Düğünlerde sıkılan kurşunlarla çocuklar öldüğünde mesela…
Bir grup insan toplanıp üç-beş genci düşüncelerini açıkladıkları için linç etmeye kalktığında…
…
Kadınlar sokaklarda sezonu açılmış av hayvanları gibi ürkek yürüdüklerinde, tecavüze uğradıklarında, katledildiklerinde…
…
Bir cümleyi doğru kurmaktan aciz olacak kadar dilini bilmeyen cahiller söylediğiniz sözlerden dolayı sizi vatan haini olmakla suçlayıp ardından ölüm tehditleri savurduğunda…”
Ece Temelkuran’ın yukarıda yazdıklarına bugün şunları da eklemek sanırım yanlış olmazdı:
Mülteci kamplarında çocuklar satıldığında…
Aileden sorumlu devlet bakanı tecavüze uğrayan çocukları değil, ENSAR vakfını savunduğunda…
Hakkari’nin Çukurca ilçesinin bir köyünde “operasyon sonrası” harabe olmuş evlerine dönen çocukların yürek parçalayan ağıtlarını izlediğimizde…

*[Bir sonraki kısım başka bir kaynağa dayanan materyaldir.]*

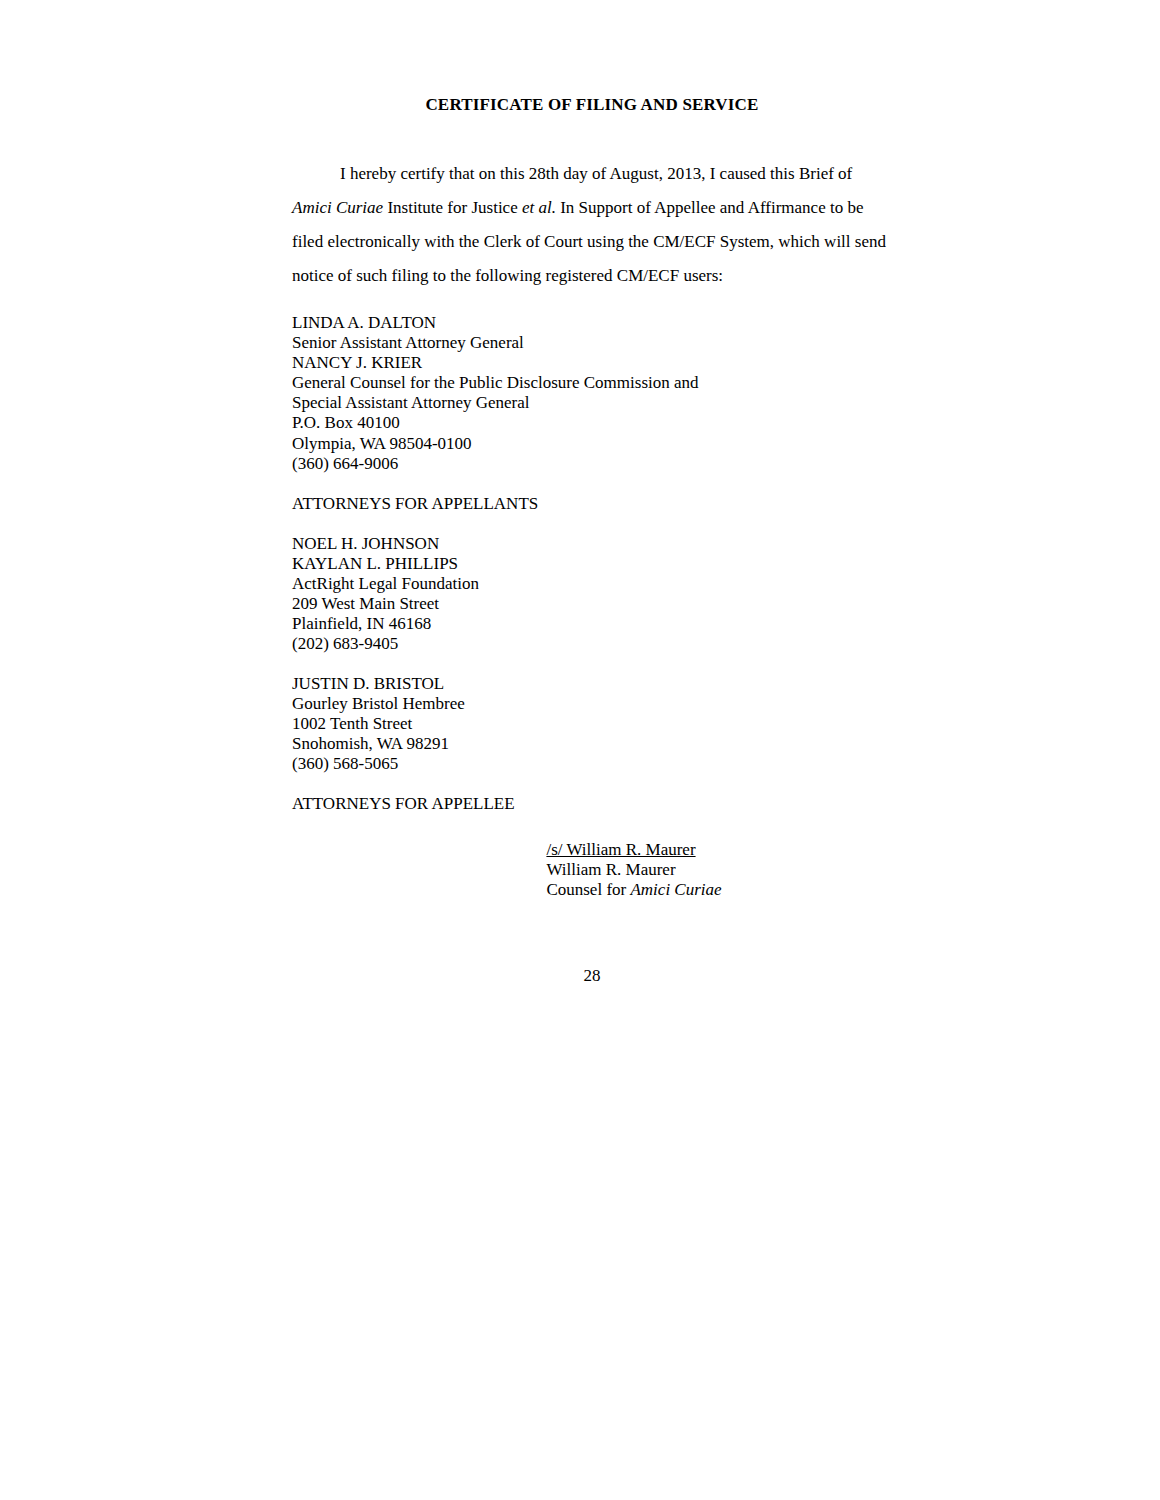CERTIFICATE OF FILING AND SERVICE
I hereby certify that on this 28th day of August, 2013, I caused this Brief of Amici Curiae Institute for Justice et al. In Support of Appellee and Affirmance to be filed electronically with the Clerk of Court using the CM/ECF System, which will send notice of such filing to the following registered CM/ECF users:
LINDA A. DALTON
Senior Assistant Attorney General
NANCY J. KRIER
General Counsel for the Public Disclosure Commission and
Special Assistant Attorney General
P.O. Box 40100
Olympia, WA 98504-0100
(360) 664-9006
ATTORNEYS FOR APPELLANTS
NOEL H. JOHNSON
KAYLAN L. PHILLIPS
ActRight Legal Foundation
209 West Main Street
Plainfield, IN 46168
(202) 683-9405
JUSTIN D. BRISTOL
Gourley Bristol Hembree
1002 Tenth Street
Snohomish, WA 98291
(360) 568-5065
ATTORNEYS FOR APPELLEE
/s/ William R. Maurer
William R. Maurer
Counsel for Amici Curiae
28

%49.5 oy almış bir başbakanın görevden alındığında ki içler acısı durumunu gördüğümüzde…
Karısını döven adamın “Cumhur Başkanına hakaret etmişti, dayanamadım” diyerek kendini kurtarmaya çalıştığında…

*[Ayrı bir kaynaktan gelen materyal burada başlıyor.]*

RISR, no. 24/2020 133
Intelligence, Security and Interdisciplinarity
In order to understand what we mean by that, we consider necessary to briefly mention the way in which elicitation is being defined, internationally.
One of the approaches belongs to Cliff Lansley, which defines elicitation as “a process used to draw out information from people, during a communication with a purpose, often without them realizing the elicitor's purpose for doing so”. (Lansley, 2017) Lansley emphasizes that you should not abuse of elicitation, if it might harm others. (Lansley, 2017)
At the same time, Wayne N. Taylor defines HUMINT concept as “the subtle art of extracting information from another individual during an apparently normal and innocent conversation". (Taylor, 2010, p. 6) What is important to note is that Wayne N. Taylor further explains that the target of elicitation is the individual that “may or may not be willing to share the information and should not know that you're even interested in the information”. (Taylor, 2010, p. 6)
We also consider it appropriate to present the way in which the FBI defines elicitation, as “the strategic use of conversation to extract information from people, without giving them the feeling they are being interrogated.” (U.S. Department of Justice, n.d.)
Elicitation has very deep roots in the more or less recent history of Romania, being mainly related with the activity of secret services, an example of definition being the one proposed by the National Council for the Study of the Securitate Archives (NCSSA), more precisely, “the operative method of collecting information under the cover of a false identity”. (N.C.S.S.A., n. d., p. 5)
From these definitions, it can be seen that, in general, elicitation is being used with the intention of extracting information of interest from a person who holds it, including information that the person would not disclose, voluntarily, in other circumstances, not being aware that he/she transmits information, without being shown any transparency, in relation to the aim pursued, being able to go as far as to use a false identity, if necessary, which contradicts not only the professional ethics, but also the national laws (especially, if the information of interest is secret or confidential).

Her üç çocuktan birinin gece yatağa aç girdiğini öğrendiğimizde…
Dişiyle tırnağıyla yıllarını verdiği partisi içinde tutunmayı başaran, meclis başkan vekilliği döneminde; izleyen herkesin sempatisini kazanmış, renkli esprili bir o kadar da güçlü duruşuyla, maskesizliğiyle kendini bu günlere taşımış bir kadın. Kendilerine rakip olacağını fark eden yol arkadaşları tarafından paralelci ya da PKK’lı diye yaftalandığında…
“İnsan nasıl sevmeli ülkesini, o ülkeyi sevmek zorlaştığında?..

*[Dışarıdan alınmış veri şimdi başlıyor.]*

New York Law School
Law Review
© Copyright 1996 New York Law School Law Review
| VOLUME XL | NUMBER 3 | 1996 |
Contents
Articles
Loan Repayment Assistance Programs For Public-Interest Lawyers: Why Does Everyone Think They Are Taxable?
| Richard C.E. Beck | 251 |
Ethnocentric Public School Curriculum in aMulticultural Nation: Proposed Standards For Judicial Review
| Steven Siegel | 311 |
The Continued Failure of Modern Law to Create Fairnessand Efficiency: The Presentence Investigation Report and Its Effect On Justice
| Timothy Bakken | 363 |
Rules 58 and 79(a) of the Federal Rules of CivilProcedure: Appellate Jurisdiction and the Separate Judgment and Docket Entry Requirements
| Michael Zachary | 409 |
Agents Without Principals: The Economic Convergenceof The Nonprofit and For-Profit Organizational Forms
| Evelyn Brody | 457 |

Kederli bir mecburiyettir bir insanın ülkesini sevmesi. Belki bunca haksızlık edilmiş bir halka, “bir de ben haksızlık etmeyeyim,” diyedir. Ya da çok dayak yediği için arsızlaşmış, hissizleşmiş bir çocuğa duyduğumuz merhametle seviyoruz bu ülkeyi. Dünyada başka bir yer görmeden bile, bunca tuhaflığın başka hiçbir yerde olmayacağına kesinkes inanmamız, çürük bir gülüşle hep bunu tekrar etmemiz bundandır herhalde; ancak garip ve anlaşılmaz bularak affedebiliyoruz bu toprakları, bu toprakların durmadan yorulmadan her gün bize gösterdiklerini.
…
Bu ülkenin derhal ve hızla sevilmeye ihtiyacı var. Bu halkın, derhal ve hızla kendi kendini sevmesi, kendini bilmesi gerekir. Çünkü bu ülke, evde bulgur kaynatırken dolar kuru kovalayan adamlardan, televizyonda yaratılan mafya tiplerine benzemeye çalışan genç çocuklardan, işyerlerinde, koydukları seccadelerle vicdanlı olduğunu gösterip kurnaz tüccarlık yapan “Müslüman iş adamlarından”,ülkesini sevdiğini söyleyip genç çocukların üzerine çullanan milliyetçilerden, kadınlarını çok sevdiğini söyleyip öldüren adamlardan ibaret değildir. Bütün bu boz bulanık kalabalık içinde bir şeyin uykuya yatmış olması, uyandırılmayı bekliyor olması gerekir.
Bir memleketin yoksullarının birbirlerini değil, onları yoksul ve bileylenmiş kılan düzeni dişlemeleri nasıl sağlanır? Bir ülke, bütün bunları yapacak güce sahip olduğuna nasıl inandırılır? Bir halk nasıl ikna edilebilir hayatı değiştirebileceğine ve her şeyin çok güzel olacağına?”